● **EXTRACTED INFORMATION**:
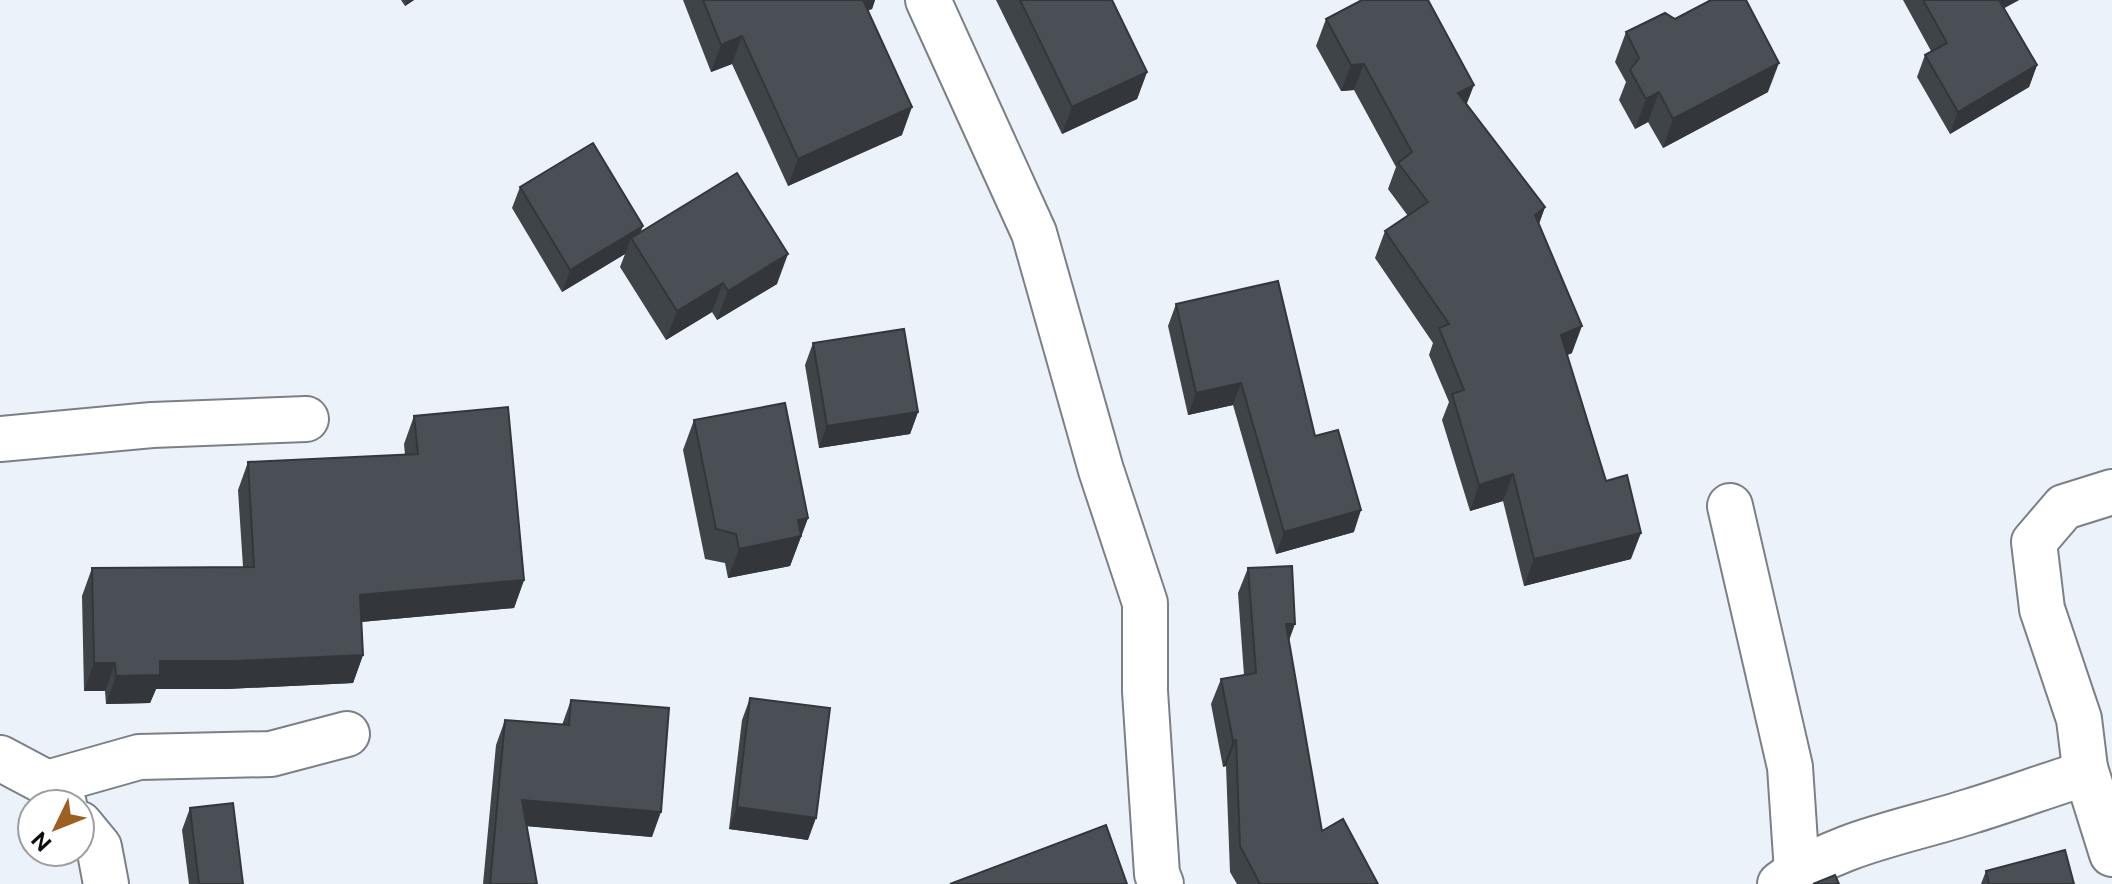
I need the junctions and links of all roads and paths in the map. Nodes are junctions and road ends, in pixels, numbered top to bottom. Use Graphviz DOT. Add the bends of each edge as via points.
graph roads {
  1 [pos="928,0"];
  2 [pos="306,419"];
  3 [pos="0,439"];
  4 [pos="2112,492"];
  5 [pos="1730,506"];
  6 [pos="347,734"];
  7 [pos="0,758"];
  8 [pos="2085,768"];
  9 [pos="47,788"];
  10 [pos="69,788"];
  11 [pos="96,843"];
  12 [pos="2112,854"];
  13 [pos="1789,878"];
  14 [pos="106,884"];
  15 [pos="1161,884"];
  1 -- 15 [label="street" via="1034,233 1096,456 1145,603 1146,707"];
  2 -- 3 [label="street" via="152,425"];
  4 -- 8 [label="street" via="2064,507 2034,542 2042,609 2079,719"];
  5 -- 13 [label="street" via="1790,767"];
  6 -- 10 [label="street" via="271,754 139,757"];
  7 -- 9 [label="street"];
  8 -- 12 [label="street"];
  8 -- 13 [label="street" via="2071,778 1983,807 1884,834"];
  11 -- 14 [label="street"];
}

● **GOAL OF THE EXERCISE**:
Only the pictures are to be left out; copy all the remaining material above exactly.

● **RESULT OF THIS EXERCISE**:
I need the junctions and links of all roads and paths in the map. Nodes are junctions and road ends, in pixels, numbered top to bottom. Use Graphviz DOT. Add the bends of each edge as via points.
graph roads {
  1 [pos="928,0"];
  2 [pos="306,419"];
  3 [pos="0,439"];
  4 [pos="2112,492"];
  5 [pos="1730,506"];
  6 [pos="347,734"];
  7 [pos="0,758"];
  8 [pos="2085,768"];
  9 [pos="47,788"];
  10 [pos="69,788"];
  11 [pos="96,843"];
  12 [pos="2112,854"];
  13 [pos="1789,878"];
  14 [pos="106,884"];
  15 [pos="1161,884"];
  1 -- 15 [label="street" via="1034,233 1096,456 1145,603 1146,707"];
  2 -- 3 [label="street" via="152,425"];
  4 -- 8 [label="street" via="2064,507 2034,542 2042,609 2079,719"];
  5 -- 13 [label="street" via="1790,767"];
  6 -- 10 [label="street" via="271,754 139,757"];
  7 -- 9 [label="street"];
  8 -- 12 [label="street"];
  8 -- 13 [label="street" via="2071,778 1983,807 1884,834"];
  11 -- 14 [label="street"];
}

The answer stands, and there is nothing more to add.